Najwan Darwish. Nothing More to Lose.
Boullata, Issa J.
Najwan Darwish. Nothing More to Lose. Kareem James Abu-Zeid, tr.
New York. New York Review Books. 2014. ISBN 9781590177303
[ILLUSTRATION OMITTED]
Najwan Darwish is a young Palestinian poet, born in Jerusalem in
1978. He is no relation to the great Palestinian poet, Mahmoud Darwish
(1941-2008). He studied law and became a lawyer but abandoned the
profession to devote his life to poetry and cultural journalism. His
first poetry collection appeared in 2000 to wide acclaim, and in 2009 he
was on Beirut's Hay Festival list of "the best 39 Arab authors
under the age of 39." He lived in Jerusalem but has recently moved
to London to be the editor of the cultural section of a new Arabic
newspaper, Al-'Arabi al-Jadid (The New Arab), which he was involved
in establishing.
This is his first collection of poems to appear in English
translation. It consists of eighty-five short poems in one hundred
pages, to which are added six pages of notes by Abu-Zeid and his
seven-page Afterword. The notes are very helpful in identifying persons,
places, and events that Darwish mentions in his poems. The poems
themselves are passionately lyrical, and their imagery is acutely
affective, despite the fact that the political contingency of Palestine
under Israeli occupation that the poet has endured since birth is
intrinsic to the content of this small book.
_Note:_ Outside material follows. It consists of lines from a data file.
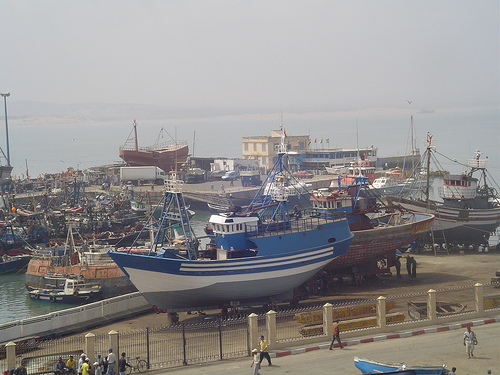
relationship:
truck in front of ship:
[119, 164, 171, 187] [119, 118, 193, 173]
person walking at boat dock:
[329, 320, 347, 353] [227, 314, 498, 374]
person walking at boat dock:
[254, 333, 271, 363] [227, 314, 498, 374]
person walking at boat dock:
[462, 322, 479, 359] [227, 314, 498, 374]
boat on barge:
[29, 279, 101, 300] [1, 190, 197, 274]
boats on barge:
[105, 171, 349, 303] [1, 190, 197, 274]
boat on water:
[29, 279, 101, 300] [0, 252, 100, 328]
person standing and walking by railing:
[254, 333, 271, 363] [107, 313, 248, 372]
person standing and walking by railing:
[462, 322, 479, 359] [107, 313, 248, 372]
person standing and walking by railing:
[329, 320, 347, 353] [107, 313, 248, 372]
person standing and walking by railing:
[113, 352, 132, 374] [107, 313, 248, 372]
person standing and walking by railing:
[103, 345, 118, 374] [107, 313, 248, 372]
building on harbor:
[227, 133, 332, 193] [67, 124, 497, 239]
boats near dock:
[105, 171, 349, 303] [146, 221, 404, 327]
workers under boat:
[395, 251, 418, 276] [340, 209, 447, 270]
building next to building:
[183, 133, 382, 193] [208, 155, 266, 176]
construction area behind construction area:
[0, 59, 499, 341] [2, 94, 494, 341]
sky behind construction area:
[3, 5, 498, 84] [2, 94, 494, 341]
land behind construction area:
[2, 92, 497, 124] [2, 94, 494, 341]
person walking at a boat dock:
[329, 320, 347, 353] [16, 136, 498, 356]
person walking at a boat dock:
[252, 346, 259, 373] [16, 136, 498, 356]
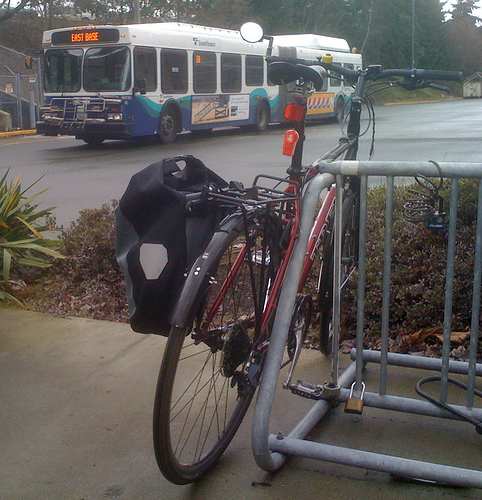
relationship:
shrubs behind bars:
[54, 195, 122, 285] [250, 158, 479, 487]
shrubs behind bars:
[365, 177, 479, 335] [250, 158, 479, 487]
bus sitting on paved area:
[32, 23, 364, 125] [27, 146, 134, 174]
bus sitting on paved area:
[32, 23, 364, 125] [205, 134, 273, 160]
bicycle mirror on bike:
[237, 18, 263, 45] [127, 50, 454, 421]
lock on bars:
[345, 379, 366, 410] [250, 158, 479, 487]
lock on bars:
[425, 197, 443, 227] [250, 158, 479, 487]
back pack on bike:
[113, 153, 229, 338] [197, 161, 285, 382]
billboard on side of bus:
[187, 92, 259, 126] [33, 10, 362, 144]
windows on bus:
[188, 40, 219, 104] [33, 10, 362, 144]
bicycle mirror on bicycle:
[237, 18, 263, 45] [110, 48, 463, 487]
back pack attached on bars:
[101, 149, 205, 328] [250, 158, 479, 487]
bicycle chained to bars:
[116, 47, 464, 418] [250, 158, 479, 487]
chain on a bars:
[258, 298, 353, 391] [250, 158, 479, 487]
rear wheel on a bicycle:
[152, 197, 289, 484] [110, 48, 463, 487]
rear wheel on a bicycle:
[152, 197, 289, 484] [146, 16, 464, 494]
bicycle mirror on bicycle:
[237, 18, 263, 45] [146, 16, 464, 494]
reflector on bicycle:
[286, 104, 301, 121] [144, 52, 462, 476]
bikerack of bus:
[43, 90, 107, 138] [33, 10, 362, 144]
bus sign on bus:
[69, 31, 98, 42] [33, 10, 362, 144]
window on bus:
[80, 41, 132, 93] [33, 10, 362, 144]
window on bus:
[193, 50, 215, 93] [33, 10, 362, 144]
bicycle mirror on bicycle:
[237, 18, 263, 45] [151, 22, 464, 486]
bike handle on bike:
[261, 59, 469, 91] [156, 22, 474, 495]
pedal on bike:
[282, 355, 321, 408] [156, 22, 474, 495]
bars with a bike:
[250, 158, 479, 487] [106, 99, 459, 344]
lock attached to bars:
[345, 379, 366, 414] [250, 158, 479, 487]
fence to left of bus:
[1, 70, 40, 131] [33, 10, 362, 144]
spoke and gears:
[175, 339, 239, 362] [223, 323, 250, 371]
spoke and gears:
[171, 347, 221, 412] [223, 323, 250, 371]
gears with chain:
[223, 323, 250, 371] [219, 310, 267, 378]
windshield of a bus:
[43, 48, 129, 92] [33, 10, 362, 144]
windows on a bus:
[132, 43, 266, 102] [32, 23, 364, 125]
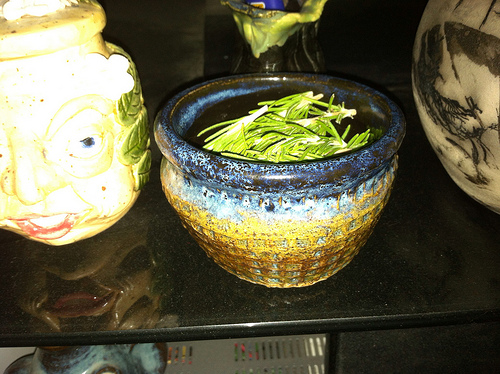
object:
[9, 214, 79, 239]
lips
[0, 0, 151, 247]
vase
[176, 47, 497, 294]
owl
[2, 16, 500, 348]
black table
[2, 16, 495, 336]
table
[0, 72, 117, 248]
face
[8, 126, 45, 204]
nose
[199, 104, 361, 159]
pine needles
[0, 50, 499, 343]
shelf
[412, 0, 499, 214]
ceramic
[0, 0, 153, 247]
ceramic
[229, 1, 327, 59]
leaf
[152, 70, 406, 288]
vase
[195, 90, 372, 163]
grass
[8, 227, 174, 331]
reflection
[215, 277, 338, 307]
reflection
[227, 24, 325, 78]
reflection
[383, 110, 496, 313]
reflection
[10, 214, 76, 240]
mouth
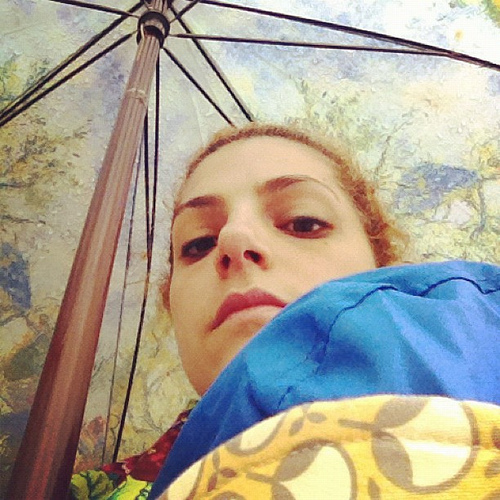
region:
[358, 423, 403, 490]
brown leaf on fabric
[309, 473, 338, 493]
solid yellow color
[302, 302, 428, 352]
lines in blue cloth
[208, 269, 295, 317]
red lipstick on woman's lip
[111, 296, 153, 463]
wire frame on umbrella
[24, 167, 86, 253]
rain drops on umbrella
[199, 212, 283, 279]
woman's pointy nose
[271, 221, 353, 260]
small lines under woman's eye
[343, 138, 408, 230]
stray blond hair on woman's head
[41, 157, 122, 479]
dark brown umbrella frame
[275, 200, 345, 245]
Brown eye looking down.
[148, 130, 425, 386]
Woman with red hair.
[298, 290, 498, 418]
Blue shirt.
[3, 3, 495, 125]
Large decorative umbrella.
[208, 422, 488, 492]
Yellow patterned fabric with stitching.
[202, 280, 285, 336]
Female lips with no lipstick.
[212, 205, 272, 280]
Female nose, fair-skinned.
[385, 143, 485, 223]
Blue painted flower pattern.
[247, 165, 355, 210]
Thin brown female eyebrow.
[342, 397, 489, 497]
Flower black and white fabric pattern.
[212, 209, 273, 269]
Nose of a woman holding an umbrella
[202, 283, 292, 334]
Lips of a female looking at the camera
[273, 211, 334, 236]
left eyeball and eyelid of a woman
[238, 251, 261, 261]
Woman's left nostril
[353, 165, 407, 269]
Light colored pieces of woman's hair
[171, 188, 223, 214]
Right eyebrow of woman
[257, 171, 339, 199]
Woman's left eyebrow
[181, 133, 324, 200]
Forehead on a woman looking at the camera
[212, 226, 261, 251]
Tip of this woman's nose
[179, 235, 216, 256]
Right eye of a woman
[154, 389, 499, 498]
Yellow and brown section of a jacket.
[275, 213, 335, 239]
Female brown eye.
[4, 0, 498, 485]
Colorful spread open umbrella.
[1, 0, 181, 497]
Brown stem to umbrella.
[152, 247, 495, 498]
Blue puffy material with seam showing.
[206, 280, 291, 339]
Female top lip shaded pink.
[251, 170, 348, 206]
Light brown arched eyebrow.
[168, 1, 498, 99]
Black stems inside umbrella.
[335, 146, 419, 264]
Light brown curly hair.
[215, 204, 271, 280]
Female Caucasian pointy nose.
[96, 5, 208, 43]
Joint of open umbrella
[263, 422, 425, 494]
Yellow flowered patterned blanket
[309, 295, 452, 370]
Shoulder of blue coat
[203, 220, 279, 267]
Pointed nose on girls face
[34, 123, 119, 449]
Pole of open umbrella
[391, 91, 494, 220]
design on opened umbrella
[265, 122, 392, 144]
Redish hair on top of head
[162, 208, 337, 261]
Two dark brown eyes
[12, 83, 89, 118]
Black arms of open umbrella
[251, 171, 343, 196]
Eyebrow on girls face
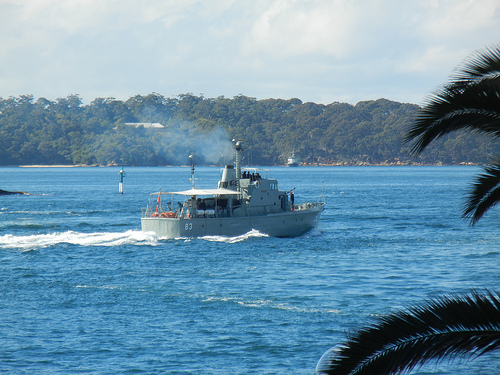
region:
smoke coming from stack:
[155, 91, 258, 169]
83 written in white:
[175, 220, 197, 237]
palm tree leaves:
[369, 73, 486, 371]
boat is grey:
[222, 153, 294, 235]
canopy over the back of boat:
[149, 164, 265, 216]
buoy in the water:
[86, 149, 127, 194]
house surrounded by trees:
[113, 111, 205, 153]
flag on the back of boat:
[129, 188, 177, 217]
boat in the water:
[284, 132, 327, 172]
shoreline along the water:
[27, 159, 107, 173]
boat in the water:
[121, 132, 303, 317]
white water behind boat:
[80, 215, 145, 250]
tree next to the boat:
[412, 65, 487, 145]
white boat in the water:
[158, 130, 328, 281]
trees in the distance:
[158, 91, 218, 156]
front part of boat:
[298, 190, 333, 244]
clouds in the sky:
[263, 32, 347, 69]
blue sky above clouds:
[131, 23, 240, 80]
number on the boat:
[160, 211, 210, 244]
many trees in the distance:
[65, 95, 190, 182]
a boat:
[127, 84, 377, 371]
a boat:
[180, 112, 315, 354]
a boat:
[131, 31, 275, 332]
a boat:
[227, 157, 332, 368]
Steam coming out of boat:
[160, 125, 301, 253]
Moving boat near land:
[75, 103, 350, 281]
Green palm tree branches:
[342, 82, 496, 374]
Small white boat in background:
[280, 142, 306, 172]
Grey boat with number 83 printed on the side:
[147, 167, 337, 246]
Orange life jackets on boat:
[148, 191, 179, 228]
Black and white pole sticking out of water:
[109, 162, 132, 202]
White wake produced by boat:
[4, 215, 139, 281]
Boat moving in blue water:
[142, 156, 337, 339]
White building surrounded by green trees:
[51, 99, 206, 163]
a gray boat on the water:
[121, 137, 339, 270]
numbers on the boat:
[180, 217, 200, 236]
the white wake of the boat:
[0, 220, 175, 263]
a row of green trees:
[0, 89, 499, 172]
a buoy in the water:
[109, 165, 130, 200]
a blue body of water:
[2, 157, 498, 373]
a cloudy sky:
[0, 0, 498, 107]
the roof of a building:
[107, 114, 170, 135]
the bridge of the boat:
[264, 177, 284, 194]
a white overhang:
[142, 181, 244, 208]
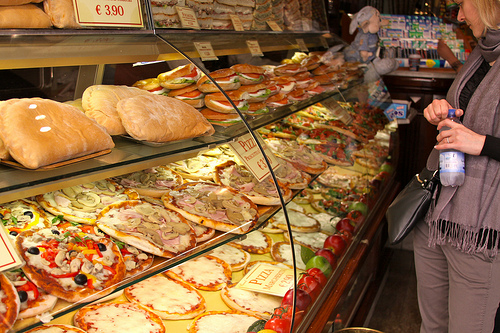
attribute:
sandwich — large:
[2, 89, 109, 170]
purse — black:
[386, 165, 441, 242]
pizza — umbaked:
[165, 180, 270, 247]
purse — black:
[374, 156, 459, 245]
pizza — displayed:
[116, 254, 255, 331]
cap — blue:
[447, 107, 457, 117]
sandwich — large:
[192, 65, 248, 96]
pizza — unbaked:
[95, 197, 195, 258]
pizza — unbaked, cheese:
[14, 222, 124, 303]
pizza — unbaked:
[159, 178, 257, 237]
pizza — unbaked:
[214, 159, 291, 206]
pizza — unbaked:
[127, 267, 205, 321]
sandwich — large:
[119, 86, 206, 138]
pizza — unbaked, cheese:
[212, 240, 252, 270]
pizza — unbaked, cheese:
[168, 250, 235, 294]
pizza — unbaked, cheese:
[122, 274, 206, 319]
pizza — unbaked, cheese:
[70, 296, 167, 330]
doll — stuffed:
[345, 0, 389, 75]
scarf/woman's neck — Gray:
[467, 27, 499, 100]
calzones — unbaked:
[1, 80, 213, 172]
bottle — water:
[432, 114, 477, 178]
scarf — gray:
[409, 42, 485, 250]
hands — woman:
[425, 97, 477, 155]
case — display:
[26, 48, 388, 306]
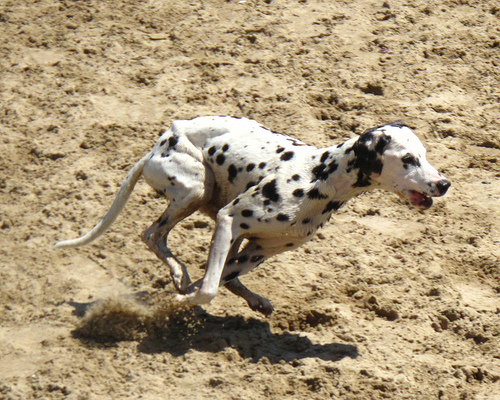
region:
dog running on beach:
[67, 110, 451, 305]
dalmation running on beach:
[34, 110, 460, 308]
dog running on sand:
[44, 117, 454, 288]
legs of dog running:
[137, 220, 288, 324]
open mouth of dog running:
[401, 176, 448, 210]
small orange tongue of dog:
[409, 188, 425, 203]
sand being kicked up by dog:
[72, 297, 188, 325]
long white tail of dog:
[57, 157, 153, 251]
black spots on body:
[248, 166, 305, 208]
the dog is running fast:
[47, 108, 452, 308]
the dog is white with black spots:
[48, 113, 455, 324]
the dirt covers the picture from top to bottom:
[0, 3, 498, 394]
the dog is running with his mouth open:
[52, 111, 454, 328]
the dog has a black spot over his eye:
[52, 109, 451, 316]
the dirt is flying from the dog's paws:
[71, 293, 209, 346]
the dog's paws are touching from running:
[48, 111, 454, 328]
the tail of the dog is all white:
[47, 110, 457, 312]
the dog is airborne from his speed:
[50, 105, 452, 317]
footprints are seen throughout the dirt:
[4, 29, 498, 394]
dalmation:
[74, 115, 436, 332]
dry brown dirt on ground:
[24, 50, 75, 107]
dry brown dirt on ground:
[185, 29, 256, 73]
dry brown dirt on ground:
[153, 48, 231, 119]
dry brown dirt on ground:
[433, 22, 484, 55]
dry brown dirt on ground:
[348, 232, 439, 282]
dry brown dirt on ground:
[358, 266, 463, 348]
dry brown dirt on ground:
[101, 334, 211, 398]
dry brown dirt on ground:
[19, 138, 70, 189]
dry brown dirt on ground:
[64, 36, 147, 94]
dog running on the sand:
[54, 115, 449, 316]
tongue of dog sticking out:
[412, 188, 422, 205]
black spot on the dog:
[281, 150, 293, 158]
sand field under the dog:
[1, 1, 498, 398]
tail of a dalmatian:
[53, 149, 152, 249]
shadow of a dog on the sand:
[67, 291, 358, 361]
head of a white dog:
[369, 124, 450, 209]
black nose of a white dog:
[438, 178, 450, 191]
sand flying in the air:
[78, 300, 201, 342]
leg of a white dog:
[165, 184, 275, 307]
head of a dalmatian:
[355, 123, 449, 212]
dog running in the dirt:
[53, 115, 450, 315]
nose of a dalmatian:
[437, 179, 449, 189]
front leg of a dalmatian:
[168, 182, 281, 314]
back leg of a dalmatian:
[139, 152, 213, 294]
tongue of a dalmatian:
[411, 190, 421, 206]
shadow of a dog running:
[63, 305, 357, 362]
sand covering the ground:
[0, 1, 499, 398]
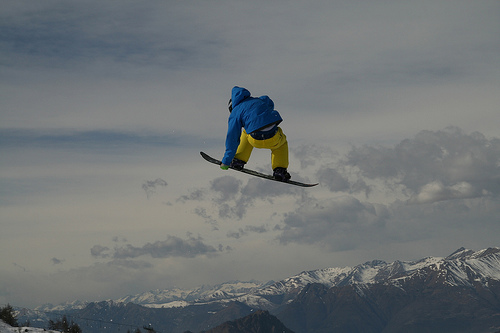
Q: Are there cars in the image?
A: No, there are no cars.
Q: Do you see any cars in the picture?
A: No, there are no cars.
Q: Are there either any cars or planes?
A: No, there are no cars or planes.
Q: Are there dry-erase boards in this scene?
A: No, there are no dry-erase boards.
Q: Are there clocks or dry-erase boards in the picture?
A: No, there are no dry-erase boards or clocks.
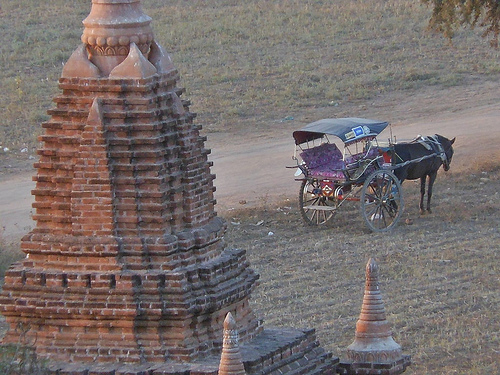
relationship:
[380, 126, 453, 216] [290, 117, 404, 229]
horse pulling cart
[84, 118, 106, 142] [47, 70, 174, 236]
brick attached to wall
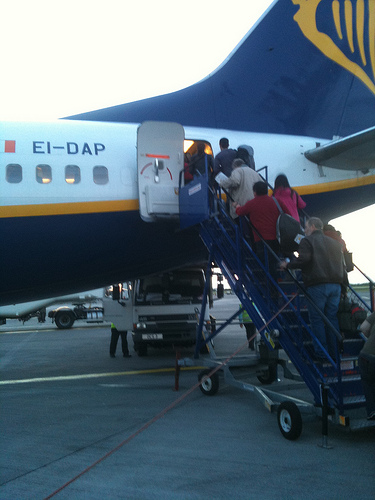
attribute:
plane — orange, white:
[0, 0, 374, 308]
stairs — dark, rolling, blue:
[180, 158, 373, 439]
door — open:
[133, 118, 187, 223]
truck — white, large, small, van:
[130, 270, 216, 353]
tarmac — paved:
[2, 289, 375, 498]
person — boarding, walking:
[238, 178, 291, 262]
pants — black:
[106, 320, 132, 360]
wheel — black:
[274, 400, 306, 442]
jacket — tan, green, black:
[288, 233, 352, 286]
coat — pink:
[270, 183, 308, 221]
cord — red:
[41, 287, 301, 498]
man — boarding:
[283, 218, 348, 361]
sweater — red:
[238, 196, 284, 242]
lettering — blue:
[30, 138, 106, 158]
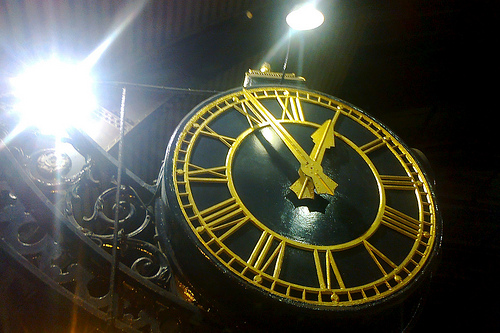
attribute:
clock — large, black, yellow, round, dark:
[156, 62, 452, 329]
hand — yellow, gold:
[291, 116, 339, 207]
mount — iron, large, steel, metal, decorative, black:
[1, 90, 196, 332]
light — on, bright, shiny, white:
[287, 2, 324, 34]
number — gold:
[357, 130, 387, 156]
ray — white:
[81, 4, 153, 60]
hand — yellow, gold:
[241, 89, 341, 202]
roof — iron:
[1, 2, 271, 81]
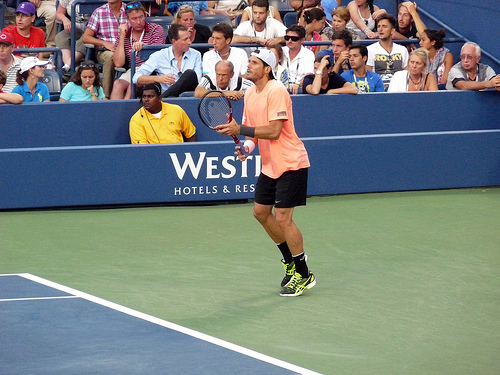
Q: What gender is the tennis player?
A: Male.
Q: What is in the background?
A: Group of fans.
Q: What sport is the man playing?
A: Tennis.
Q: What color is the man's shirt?
A: Orange.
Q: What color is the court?
A: Blue white and green.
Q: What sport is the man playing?
A: Tennis.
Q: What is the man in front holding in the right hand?
A: Tennis racket.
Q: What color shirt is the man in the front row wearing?
A: Yellow.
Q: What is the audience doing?
A: Watching the tennis match.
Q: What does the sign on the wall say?
A: Westin Hotels & Resorts.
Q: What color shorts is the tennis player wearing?
A: Black.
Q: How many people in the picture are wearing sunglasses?
A: 1.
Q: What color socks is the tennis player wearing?
A: Black.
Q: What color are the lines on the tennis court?
A: White.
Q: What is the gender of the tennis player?
A: Male.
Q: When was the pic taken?
A: During the day.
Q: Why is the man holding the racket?
A: To hit the ball.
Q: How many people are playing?
A: 1.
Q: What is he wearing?
A: Sneakers.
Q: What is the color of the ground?
A: Green and blue.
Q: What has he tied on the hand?
A: Band.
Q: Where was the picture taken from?
A: Tennis court.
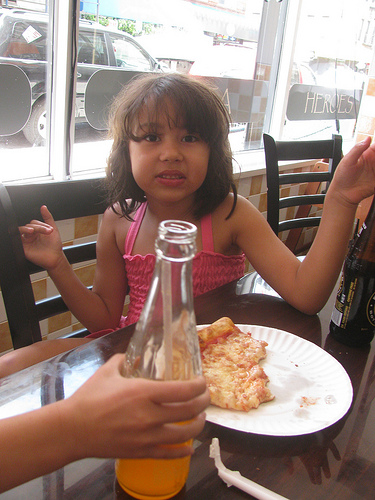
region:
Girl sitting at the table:
[17, 71, 371, 312]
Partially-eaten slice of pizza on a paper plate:
[150, 316, 353, 434]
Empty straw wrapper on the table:
[208, 436, 289, 498]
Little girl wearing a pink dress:
[17, 71, 351, 318]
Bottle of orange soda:
[111, 217, 194, 494]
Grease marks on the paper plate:
[267, 367, 331, 421]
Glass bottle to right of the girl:
[328, 197, 371, 338]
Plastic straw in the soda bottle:
[159, 256, 174, 379]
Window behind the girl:
[69, 0, 289, 170]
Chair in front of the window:
[260, 133, 344, 247]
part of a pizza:
[188, 318, 272, 413]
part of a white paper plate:
[195, 319, 361, 439]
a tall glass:
[113, 218, 213, 499]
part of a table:
[0, 246, 373, 498]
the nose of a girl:
[156, 137, 189, 164]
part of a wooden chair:
[263, 131, 346, 257]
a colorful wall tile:
[233, 176, 269, 215]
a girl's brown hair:
[94, 69, 241, 225]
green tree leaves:
[117, 18, 132, 37]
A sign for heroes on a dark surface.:
[285, 81, 358, 119]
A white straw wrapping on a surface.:
[210, 435, 291, 495]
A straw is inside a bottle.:
[115, 219, 200, 494]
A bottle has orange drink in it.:
[112, 219, 197, 495]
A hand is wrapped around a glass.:
[70, 353, 210, 460]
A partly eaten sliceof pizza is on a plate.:
[155, 314, 352, 434]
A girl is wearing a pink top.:
[16, 76, 373, 331]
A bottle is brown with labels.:
[330, 197, 373, 350]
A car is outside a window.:
[0, 8, 162, 146]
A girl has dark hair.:
[104, 72, 241, 218]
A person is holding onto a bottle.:
[0, 214, 213, 497]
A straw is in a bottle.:
[155, 251, 176, 381]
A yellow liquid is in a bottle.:
[109, 374, 206, 498]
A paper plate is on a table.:
[154, 319, 355, 440]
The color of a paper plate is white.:
[151, 319, 355, 438]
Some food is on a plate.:
[152, 313, 277, 414]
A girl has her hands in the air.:
[12, 68, 373, 332]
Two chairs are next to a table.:
[1, 127, 359, 352]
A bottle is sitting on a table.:
[325, 184, 373, 348]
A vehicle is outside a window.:
[0, 7, 213, 152]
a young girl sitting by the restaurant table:
[25, 75, 373, 327]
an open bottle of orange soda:
[117, 219, 204, 498]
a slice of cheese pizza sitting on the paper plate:
[188, 314, 271, 407]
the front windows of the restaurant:
[0, 1, 374, 148]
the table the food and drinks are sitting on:
[8, 258, 373, 498]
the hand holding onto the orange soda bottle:
[0, 353, 213, 472]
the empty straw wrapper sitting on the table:
[209, 431, 300, 497]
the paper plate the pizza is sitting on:
[180, 318, 354, 438]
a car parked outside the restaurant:
[5, 18, 165, 129]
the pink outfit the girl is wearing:
[117, 194, 246, 315]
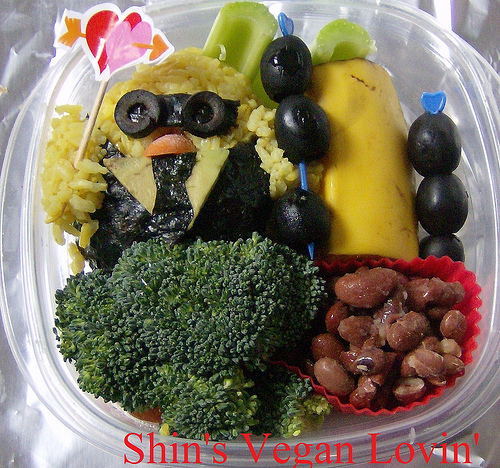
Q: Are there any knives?
A: No, there are no knives.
The speaker in the poems is by no means sentimental or
chauvinistic. He expresses his comradeship to people "in the four
corners of the world" in his poem "Identity Card." He
sympathizes with the Armenian and the Turk, with the Algerian and the
Amazigh, and he considers himself an Egyptian with African forebears, an
Aramaean with Byzantine uncles, a Hijazi child coddled by Muslim Umar
and Christian Sophronius when the former conquered Jerusalem, and his
"scorn for Zionists" does not prevent him from saying he was
"a Jew expelled from Andalusia," for "by anything less
than this, one is not an Arab." At all times, he fights injustice
and hails principles of peace and justice. But he is not unaware of the
crimes committed in the name of liberty. In his poem
"Liberty," he writes: "Liberty Leading the People has two
bare breasts / her right hand holds the French flag / her left a rifle
with a bayonet // But notice too how barefoot Liberty / tramples the
people beneath her."
In a poem entitled "The Gas Chambers," he says that his
grandmothers did not die in the gas chambers; one died having no
patience to witness the first intifada (the Palestinian uprising of
1987-93), and the other died of lung failure when the second intifada
subsided (2000-2004). He says that their suffering was "not
enough" for Palestinians to be saved, but he acknowledges the pains
of the Nakba (i.e., the catastrophe of the loss of Palestine to Israel
in 1948) and says, "How horrific was the Nakba? / How harrowing to
be a refugee?" But, he adds, "These are but small pains / for
niggers like us," and he considers this condition to be the
"gas chamber" in which he "amuses" himself by
writing his poem.
There is much pain in Darwish's poetry and much despair. In
a poem entitled "Reserved," he says he tried to sit in one of
the vacant seats of hope, but the word "reserved" was
squatting there, so he did not sit, and no one did, and he ends the poem
saying, "The seats of hope are always reserved." But there is
also an invitation to learn lessons from history and to know that in the
end there is victory for those who persevere, those who may have been
forgotten but whose courageous deeds lived to create better lives for
future generations. An example is Suleiman al-Halabi in the poem named
after him; he assassinated the French general Kleber in Cairo and was
sentenced to death by the occupying French forces of Napoleon, but Egypt
was eventually freed. There are many other historical references and
allusions--which are duly explained in the notes. These are indirect or
symbolic calls for resistance to Israel.
Darwish's poetry is a welcome change in poetic writing in
Arabic, and this good translation is a welcome addition to existing
translations of Arabic poetry in English.